LA RIVOLUZIONE SENESE
Ironia della sorte, Siena ha cambiato la sua storia nel giorno di San Giovanni, patrono dell’acerrima nemica (dai tempi della battaglia di Montaperti) Firenze, ovvero il capoluogo rimasto ostaggio di un non fiorentino, Matteo Renzi. Nella mitologia greca la dea Nemesi faceva giustizia ai delitti irrisolti o impuniti, perseguitando soprattutto i malvagi e gli ingrati alla sorte. E a Siena domenica 24 giugno si è consumata la Nemesi storica del Pd: la banca senese che ha fatto ricco il partito, il Monte dei Paschi, lo ha portato alla rovina. I toscani preferiscono chiamarlo contrappasso.
A Siena domenica hanno perso il Pd di Renzi, di Walter Veltroni, di Carlo Calenda. Hanno perso gli “apparentamenti”, visti come rigurgiti di un passato da dimenticare, e ha vinto un avvocato espressione di una lista civica e appoggiato dal centrodestra, senza però esserne corpo organico. Luigi De Mossi ha rappresentato alcune delle parti civili per il filone Antonveneta trasferito a Milano e ha assistito i 250 dipendenti Mps esternalizzati in Fruendo, poi reintegrati su richiesta del giudice nel Monte. De Mossi, insieme a pochi altri, ha denunciato in tempi non sospetti il cosiddetto “groviglio armonioso” tra finanza e politica, non solo locale, e tutte le sue diramazioni. Ha difeso i bloggers senesi quando , ancora uniche voci fuori dal coro, denunciavano le relazioni pericolose che stavano soffocando la città, dall’università alle squadre di calcio e basket passando ovviamente per la banca e la Fondazione.

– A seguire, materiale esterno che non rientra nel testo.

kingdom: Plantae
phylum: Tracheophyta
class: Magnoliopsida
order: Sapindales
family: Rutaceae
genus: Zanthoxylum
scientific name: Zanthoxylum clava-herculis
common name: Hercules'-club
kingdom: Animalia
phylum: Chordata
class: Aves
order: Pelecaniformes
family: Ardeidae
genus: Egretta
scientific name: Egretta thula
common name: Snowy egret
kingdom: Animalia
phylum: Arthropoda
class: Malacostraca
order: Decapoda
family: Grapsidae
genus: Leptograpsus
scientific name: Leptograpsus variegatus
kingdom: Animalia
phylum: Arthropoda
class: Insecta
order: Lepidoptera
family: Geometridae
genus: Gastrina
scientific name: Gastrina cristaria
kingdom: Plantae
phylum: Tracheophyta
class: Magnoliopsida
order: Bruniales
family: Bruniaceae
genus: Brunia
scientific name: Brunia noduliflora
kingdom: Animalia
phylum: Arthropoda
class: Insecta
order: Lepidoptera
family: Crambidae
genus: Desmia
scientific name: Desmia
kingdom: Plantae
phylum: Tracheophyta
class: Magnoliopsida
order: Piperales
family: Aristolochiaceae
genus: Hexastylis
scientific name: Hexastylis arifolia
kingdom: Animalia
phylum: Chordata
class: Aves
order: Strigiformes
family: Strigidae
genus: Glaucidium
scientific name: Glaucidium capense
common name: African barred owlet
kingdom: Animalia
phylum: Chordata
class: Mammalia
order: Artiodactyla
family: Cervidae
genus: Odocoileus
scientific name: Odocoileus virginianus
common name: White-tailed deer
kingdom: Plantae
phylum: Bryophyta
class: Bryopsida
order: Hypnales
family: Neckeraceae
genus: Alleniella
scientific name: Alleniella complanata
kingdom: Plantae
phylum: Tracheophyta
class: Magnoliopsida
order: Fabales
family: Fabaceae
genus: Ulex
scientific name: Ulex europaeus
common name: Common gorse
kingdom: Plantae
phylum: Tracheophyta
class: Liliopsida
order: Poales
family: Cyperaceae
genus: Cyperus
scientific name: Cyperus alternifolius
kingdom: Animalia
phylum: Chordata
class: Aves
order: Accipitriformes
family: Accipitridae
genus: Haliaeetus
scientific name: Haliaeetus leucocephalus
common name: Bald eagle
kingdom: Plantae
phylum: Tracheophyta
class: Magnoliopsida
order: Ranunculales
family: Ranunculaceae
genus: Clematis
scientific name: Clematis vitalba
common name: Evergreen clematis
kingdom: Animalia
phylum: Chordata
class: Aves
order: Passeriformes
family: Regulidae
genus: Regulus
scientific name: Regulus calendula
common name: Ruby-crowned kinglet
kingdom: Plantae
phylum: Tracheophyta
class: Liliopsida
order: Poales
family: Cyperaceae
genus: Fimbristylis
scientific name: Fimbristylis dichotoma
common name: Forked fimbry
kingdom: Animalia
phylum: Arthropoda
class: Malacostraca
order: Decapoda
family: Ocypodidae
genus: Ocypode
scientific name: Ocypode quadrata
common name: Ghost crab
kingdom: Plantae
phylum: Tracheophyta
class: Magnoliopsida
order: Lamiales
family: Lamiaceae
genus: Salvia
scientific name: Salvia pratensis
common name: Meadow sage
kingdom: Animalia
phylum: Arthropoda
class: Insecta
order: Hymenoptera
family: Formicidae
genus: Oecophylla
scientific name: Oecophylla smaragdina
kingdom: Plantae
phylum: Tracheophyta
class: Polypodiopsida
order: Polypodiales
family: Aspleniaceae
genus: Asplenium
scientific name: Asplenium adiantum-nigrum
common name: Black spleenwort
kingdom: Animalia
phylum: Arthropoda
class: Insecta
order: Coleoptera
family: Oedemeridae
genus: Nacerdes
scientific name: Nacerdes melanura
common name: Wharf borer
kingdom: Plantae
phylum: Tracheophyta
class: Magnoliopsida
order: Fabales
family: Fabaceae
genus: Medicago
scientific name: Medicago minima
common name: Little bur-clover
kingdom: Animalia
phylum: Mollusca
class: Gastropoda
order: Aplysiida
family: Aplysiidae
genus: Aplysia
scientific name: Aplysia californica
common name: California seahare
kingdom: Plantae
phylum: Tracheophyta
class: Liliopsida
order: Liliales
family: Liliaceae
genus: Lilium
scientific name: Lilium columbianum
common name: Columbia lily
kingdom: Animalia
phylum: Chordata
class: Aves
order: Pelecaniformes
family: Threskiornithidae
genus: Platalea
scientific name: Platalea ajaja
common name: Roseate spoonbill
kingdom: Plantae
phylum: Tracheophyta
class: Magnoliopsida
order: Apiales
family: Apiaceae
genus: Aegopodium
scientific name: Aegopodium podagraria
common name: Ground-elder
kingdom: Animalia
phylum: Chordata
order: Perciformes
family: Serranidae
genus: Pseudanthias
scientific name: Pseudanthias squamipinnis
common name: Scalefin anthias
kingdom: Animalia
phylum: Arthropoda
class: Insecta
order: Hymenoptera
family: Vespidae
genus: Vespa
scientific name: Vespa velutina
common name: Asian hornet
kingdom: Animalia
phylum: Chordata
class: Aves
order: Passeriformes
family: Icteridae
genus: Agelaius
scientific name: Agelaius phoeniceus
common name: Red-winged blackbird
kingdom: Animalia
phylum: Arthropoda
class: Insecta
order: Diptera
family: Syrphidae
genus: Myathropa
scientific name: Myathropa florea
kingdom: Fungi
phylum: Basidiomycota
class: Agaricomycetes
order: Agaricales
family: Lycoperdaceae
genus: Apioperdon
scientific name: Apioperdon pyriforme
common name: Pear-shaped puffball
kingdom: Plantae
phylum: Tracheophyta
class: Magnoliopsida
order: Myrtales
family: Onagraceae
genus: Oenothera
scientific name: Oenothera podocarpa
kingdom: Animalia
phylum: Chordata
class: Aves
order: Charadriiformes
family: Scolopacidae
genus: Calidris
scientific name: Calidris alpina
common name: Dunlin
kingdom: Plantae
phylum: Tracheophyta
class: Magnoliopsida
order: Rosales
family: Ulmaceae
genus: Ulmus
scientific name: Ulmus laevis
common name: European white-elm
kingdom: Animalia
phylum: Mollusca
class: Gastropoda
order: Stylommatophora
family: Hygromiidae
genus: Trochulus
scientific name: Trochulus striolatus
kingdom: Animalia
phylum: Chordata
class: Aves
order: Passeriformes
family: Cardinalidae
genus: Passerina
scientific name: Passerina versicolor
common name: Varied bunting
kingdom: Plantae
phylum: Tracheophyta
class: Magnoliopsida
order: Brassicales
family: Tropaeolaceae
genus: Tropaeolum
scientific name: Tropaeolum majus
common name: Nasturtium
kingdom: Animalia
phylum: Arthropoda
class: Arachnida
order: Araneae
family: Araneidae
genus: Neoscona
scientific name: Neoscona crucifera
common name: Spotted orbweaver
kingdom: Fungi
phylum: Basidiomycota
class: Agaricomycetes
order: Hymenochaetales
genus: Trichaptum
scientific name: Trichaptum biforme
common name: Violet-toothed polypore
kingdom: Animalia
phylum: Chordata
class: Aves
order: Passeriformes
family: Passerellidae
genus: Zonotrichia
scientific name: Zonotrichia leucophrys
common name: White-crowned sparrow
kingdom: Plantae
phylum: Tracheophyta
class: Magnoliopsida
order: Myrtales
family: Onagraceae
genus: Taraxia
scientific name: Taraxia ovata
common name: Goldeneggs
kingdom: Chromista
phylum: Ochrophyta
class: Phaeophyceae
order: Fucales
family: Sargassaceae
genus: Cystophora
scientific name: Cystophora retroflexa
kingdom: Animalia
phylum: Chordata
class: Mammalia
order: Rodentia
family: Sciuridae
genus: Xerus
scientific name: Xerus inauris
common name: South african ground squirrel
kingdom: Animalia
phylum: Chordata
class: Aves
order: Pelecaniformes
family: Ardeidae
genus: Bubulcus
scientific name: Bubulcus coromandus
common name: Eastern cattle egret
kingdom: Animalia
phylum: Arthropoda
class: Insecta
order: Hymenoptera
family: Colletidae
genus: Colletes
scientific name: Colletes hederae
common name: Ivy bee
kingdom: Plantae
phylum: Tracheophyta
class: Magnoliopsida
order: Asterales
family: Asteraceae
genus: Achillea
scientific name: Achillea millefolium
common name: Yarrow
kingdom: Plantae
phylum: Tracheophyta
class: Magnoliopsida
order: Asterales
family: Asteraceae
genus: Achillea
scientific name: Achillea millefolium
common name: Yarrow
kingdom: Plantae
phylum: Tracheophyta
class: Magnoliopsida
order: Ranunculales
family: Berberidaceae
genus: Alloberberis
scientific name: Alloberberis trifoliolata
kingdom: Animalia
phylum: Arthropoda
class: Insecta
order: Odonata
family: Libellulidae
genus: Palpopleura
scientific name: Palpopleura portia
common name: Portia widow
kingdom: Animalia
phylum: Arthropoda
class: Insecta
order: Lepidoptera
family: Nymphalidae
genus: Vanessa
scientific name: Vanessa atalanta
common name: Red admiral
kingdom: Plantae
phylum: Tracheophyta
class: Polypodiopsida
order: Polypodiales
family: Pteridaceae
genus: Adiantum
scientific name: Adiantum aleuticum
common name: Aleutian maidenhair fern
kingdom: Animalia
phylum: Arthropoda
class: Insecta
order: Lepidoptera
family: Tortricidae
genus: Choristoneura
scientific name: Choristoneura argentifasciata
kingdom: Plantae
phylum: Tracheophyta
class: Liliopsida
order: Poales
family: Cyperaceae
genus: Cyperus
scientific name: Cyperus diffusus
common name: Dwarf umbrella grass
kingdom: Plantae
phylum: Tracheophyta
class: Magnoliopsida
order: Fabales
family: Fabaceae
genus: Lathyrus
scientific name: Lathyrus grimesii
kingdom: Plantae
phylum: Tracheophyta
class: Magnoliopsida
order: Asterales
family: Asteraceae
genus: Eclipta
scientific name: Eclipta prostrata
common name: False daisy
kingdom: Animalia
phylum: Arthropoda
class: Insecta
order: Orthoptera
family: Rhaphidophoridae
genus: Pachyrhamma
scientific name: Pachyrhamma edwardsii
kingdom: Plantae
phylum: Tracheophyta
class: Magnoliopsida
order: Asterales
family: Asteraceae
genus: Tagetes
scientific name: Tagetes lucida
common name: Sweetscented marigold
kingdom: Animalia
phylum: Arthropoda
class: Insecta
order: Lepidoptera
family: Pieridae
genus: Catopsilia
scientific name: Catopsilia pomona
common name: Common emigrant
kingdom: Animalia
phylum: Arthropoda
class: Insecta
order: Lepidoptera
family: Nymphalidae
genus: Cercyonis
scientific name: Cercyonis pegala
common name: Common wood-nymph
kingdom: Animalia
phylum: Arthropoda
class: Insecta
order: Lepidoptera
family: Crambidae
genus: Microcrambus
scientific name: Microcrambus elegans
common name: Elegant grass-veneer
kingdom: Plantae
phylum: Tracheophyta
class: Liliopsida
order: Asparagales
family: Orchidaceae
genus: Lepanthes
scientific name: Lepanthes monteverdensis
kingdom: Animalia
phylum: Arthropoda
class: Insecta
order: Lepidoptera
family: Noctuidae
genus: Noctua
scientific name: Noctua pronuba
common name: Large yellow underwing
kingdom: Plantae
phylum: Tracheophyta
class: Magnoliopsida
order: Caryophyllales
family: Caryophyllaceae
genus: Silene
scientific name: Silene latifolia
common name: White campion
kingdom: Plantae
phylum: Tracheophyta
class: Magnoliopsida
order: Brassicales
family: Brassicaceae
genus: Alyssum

In un’intervista che gli avevo fatto nel 2015, quindi ben tre anni fa, De Mossi aveva delineato un quadro desolante: “Siena è una città immobile. Solitamente quando accadono terremoti come quello che ha scosso questa città si assiste a un ricambio della classe dirigente. Qui invece non è successo. Chi ieri aveva il potere continua ad averlo anche oggi, soprattutto a livello di Pd locale, cambiano solo i nomi ma si tratta di personaggi che avevano legami assai consolidati con la “Siena da bere” di qualche anno fa. Lo stesso sindaco Bruno Valentini non è riuscito a spezzare antichi schemi. La lezione Antonveneta non è servita”. Il De Mossi si riferiva all’atomizzazione della politica locale in una comunità dove anche le iniziative di buon senso diventano delle missioni quasi impossibili. Di certo, è stato rotto un tabù: fino a pochi anni fa alcune società partecipate dalla Fondazione e dalla stessa banca erano intoccabili, ora non è più così. Pensiamo alla Siena Biotech, per la quale qualche tempo fa il tribunale ha accolto la domanda di fallimento. Avere una partecipata oggetto di una procedura concorsuale, un tempo sarebbe stata considerata un’ eresia. De Mossi aveva, in quell’intervista, centrato un punto: “Di fronte a eventi come quelli che hanno investito questa città e questa banca le soluzioni, ce lo ha insegnato anche Tangentopoli, non sono mai giudiziarie. Certo, le inchieste possono offrire un assist al cambiamento ma la rinascita deve partire dalla società, dalle persone”. E così è stato.